■ DATA TO PROCESS

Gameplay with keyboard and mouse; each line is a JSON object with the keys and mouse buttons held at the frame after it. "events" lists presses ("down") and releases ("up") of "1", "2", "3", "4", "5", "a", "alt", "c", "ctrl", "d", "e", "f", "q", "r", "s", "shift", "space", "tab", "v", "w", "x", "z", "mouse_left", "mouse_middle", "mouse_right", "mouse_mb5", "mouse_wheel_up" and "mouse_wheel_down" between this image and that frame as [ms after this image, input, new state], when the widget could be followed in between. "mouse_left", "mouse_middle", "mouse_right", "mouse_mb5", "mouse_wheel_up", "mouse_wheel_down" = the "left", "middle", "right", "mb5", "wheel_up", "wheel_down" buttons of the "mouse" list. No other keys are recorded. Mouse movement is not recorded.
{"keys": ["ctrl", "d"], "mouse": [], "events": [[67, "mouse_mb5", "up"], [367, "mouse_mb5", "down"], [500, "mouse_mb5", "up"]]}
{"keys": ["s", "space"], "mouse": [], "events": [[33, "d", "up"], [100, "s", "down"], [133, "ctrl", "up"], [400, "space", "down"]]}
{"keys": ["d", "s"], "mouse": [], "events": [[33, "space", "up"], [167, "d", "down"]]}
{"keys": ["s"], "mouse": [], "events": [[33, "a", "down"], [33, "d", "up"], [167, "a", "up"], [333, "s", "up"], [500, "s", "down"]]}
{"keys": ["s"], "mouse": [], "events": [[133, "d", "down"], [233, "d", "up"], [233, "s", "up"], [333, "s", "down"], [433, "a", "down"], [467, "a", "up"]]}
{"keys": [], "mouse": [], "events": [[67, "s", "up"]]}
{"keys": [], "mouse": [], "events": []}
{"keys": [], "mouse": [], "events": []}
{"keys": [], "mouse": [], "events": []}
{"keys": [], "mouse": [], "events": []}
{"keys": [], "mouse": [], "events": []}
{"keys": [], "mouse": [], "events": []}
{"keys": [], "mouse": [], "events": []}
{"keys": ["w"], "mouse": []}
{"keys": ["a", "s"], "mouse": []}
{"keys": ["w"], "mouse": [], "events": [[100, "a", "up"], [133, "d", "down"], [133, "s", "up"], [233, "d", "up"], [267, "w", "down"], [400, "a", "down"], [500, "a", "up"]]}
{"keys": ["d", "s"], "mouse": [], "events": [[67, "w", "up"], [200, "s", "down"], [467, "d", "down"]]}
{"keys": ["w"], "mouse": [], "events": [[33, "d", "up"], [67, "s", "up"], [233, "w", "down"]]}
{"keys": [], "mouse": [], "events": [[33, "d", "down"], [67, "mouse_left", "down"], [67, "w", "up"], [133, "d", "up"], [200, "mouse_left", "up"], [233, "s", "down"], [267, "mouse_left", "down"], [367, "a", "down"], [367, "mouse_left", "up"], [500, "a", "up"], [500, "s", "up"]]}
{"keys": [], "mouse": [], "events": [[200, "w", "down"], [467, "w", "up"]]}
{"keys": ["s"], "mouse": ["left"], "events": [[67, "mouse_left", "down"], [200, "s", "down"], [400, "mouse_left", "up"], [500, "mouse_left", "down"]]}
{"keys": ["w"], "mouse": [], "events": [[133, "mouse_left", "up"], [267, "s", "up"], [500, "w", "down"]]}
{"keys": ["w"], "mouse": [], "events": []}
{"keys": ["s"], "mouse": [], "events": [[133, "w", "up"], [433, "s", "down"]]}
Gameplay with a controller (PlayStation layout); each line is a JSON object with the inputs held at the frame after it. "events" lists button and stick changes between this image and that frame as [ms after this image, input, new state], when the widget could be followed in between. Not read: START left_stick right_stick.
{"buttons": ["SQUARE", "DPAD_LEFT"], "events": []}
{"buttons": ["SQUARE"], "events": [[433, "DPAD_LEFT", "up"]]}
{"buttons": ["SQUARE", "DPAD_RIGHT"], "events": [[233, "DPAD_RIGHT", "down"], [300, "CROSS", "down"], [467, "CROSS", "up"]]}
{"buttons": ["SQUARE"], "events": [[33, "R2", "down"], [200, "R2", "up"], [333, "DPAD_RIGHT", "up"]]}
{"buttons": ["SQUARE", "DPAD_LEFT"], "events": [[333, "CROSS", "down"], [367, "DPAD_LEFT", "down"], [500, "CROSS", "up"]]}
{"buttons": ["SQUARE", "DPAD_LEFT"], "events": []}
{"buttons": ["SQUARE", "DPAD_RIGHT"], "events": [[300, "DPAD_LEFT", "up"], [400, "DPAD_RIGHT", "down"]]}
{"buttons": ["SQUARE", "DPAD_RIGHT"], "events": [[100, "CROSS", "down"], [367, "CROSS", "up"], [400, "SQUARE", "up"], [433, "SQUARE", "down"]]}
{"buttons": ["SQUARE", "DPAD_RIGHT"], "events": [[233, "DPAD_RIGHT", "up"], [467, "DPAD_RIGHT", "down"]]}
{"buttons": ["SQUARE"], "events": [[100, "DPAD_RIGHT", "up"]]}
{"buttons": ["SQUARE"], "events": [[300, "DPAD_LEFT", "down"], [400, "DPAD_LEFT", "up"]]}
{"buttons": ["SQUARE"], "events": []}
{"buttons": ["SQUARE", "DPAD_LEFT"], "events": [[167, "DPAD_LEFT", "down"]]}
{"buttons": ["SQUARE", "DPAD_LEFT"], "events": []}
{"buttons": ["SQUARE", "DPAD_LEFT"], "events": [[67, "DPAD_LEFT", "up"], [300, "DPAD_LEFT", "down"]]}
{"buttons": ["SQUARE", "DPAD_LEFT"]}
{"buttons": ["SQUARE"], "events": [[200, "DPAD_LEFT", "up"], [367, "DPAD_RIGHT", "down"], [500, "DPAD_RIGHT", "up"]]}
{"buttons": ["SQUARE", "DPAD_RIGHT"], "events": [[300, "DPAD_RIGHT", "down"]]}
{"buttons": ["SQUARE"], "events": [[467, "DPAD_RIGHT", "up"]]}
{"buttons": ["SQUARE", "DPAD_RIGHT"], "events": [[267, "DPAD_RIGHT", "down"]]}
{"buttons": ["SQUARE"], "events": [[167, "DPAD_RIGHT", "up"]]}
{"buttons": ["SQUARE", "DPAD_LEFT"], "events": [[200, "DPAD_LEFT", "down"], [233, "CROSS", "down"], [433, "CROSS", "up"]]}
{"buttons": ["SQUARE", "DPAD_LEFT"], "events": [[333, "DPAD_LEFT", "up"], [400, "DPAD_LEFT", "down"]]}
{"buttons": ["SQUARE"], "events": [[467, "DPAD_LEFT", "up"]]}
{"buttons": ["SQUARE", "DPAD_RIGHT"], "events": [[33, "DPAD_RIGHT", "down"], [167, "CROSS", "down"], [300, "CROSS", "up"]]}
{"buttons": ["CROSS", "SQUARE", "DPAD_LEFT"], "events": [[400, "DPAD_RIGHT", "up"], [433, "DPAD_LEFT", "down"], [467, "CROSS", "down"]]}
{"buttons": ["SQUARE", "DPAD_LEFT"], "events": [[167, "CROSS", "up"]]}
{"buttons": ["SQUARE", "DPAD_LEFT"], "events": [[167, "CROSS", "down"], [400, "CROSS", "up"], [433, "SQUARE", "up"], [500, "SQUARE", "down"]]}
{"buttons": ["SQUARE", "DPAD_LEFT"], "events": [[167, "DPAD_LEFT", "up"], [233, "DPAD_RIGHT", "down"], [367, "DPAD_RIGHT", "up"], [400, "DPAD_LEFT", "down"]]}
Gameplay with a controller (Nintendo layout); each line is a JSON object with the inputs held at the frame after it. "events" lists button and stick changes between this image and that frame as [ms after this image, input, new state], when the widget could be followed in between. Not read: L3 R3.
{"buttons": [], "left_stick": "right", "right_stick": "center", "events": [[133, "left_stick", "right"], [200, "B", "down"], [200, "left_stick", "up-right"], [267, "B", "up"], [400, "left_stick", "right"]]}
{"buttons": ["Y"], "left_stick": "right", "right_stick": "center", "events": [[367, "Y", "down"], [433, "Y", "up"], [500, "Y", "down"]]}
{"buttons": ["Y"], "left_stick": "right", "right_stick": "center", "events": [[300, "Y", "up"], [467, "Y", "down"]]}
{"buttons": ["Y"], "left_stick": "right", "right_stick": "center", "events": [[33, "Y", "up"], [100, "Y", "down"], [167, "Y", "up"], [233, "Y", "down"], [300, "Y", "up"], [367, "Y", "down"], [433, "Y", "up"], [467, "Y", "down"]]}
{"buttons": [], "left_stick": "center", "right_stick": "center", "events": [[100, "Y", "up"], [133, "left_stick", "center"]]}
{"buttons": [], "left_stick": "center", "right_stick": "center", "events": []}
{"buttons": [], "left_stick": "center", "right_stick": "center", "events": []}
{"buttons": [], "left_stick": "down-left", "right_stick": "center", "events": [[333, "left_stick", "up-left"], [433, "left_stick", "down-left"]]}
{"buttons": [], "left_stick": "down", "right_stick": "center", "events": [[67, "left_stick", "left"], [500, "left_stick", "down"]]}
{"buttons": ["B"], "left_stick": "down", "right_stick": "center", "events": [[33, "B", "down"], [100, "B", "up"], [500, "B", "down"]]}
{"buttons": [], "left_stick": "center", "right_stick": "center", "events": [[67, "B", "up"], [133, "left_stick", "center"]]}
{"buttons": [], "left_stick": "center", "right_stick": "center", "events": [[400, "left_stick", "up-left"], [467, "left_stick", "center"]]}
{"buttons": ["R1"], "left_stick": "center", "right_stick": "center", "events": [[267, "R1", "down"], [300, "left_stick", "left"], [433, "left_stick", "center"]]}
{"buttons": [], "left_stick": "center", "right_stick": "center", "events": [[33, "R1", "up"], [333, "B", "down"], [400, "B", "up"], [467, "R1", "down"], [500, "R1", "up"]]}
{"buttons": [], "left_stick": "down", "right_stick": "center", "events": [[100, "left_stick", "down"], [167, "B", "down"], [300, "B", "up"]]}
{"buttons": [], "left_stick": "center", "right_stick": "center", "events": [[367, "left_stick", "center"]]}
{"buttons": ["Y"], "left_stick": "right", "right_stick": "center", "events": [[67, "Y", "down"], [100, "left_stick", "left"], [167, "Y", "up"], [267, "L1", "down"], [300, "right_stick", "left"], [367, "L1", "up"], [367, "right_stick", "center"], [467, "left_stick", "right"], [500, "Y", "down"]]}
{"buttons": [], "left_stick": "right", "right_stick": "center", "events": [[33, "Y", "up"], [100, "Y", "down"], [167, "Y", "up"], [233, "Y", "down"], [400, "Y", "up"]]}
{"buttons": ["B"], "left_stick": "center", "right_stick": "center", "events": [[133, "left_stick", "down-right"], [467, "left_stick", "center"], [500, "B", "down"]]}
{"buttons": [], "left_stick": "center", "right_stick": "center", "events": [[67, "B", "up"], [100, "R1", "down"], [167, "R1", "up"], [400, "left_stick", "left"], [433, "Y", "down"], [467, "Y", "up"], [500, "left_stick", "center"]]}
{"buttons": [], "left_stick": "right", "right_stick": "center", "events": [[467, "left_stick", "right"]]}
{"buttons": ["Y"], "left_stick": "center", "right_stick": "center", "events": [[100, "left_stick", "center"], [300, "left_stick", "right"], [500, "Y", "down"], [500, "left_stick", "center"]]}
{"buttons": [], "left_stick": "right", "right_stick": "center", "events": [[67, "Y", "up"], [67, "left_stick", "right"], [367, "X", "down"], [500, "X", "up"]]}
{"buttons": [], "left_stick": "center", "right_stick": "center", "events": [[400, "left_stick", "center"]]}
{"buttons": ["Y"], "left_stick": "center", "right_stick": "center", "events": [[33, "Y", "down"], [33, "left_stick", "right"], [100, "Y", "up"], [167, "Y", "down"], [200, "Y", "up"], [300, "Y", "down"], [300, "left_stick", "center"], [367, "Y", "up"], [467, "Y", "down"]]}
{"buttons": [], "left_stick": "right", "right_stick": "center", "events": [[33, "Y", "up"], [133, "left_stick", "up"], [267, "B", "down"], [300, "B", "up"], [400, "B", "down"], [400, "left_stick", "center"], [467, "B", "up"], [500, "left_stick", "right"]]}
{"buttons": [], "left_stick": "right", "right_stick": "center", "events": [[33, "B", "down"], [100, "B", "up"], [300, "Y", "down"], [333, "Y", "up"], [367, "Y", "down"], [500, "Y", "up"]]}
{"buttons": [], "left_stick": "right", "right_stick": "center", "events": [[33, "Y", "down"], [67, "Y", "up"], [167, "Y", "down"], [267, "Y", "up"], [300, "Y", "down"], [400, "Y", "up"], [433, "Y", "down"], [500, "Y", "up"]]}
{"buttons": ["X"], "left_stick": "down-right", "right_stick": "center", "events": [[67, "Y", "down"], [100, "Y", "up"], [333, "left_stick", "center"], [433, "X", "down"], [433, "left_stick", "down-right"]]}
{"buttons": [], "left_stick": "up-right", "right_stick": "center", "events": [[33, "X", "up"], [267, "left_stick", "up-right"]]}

■ WHAT NEEDS TO BE DONE
Among the lines of the data, find every one that holds "changes" and copy it.

■ EXPECTED ANSWER
Gameplay with a controller (PlayStation layout); each line is a JSON object with the inputs held at the frame after it. "events" lists button and stick changes between this image and that frame as [ms after this image, input, new state], when the widget could be followed in between. Not read: START left_stick right_stick.
Gameplay with a controller (Nintendo layout); each line is a JSON object with the inputs held at the frame after it. "events" lists button and stick changes between this image and that frame as [ms after this image, input, new state], when the widget could be followed in between. Not read: L3 R3.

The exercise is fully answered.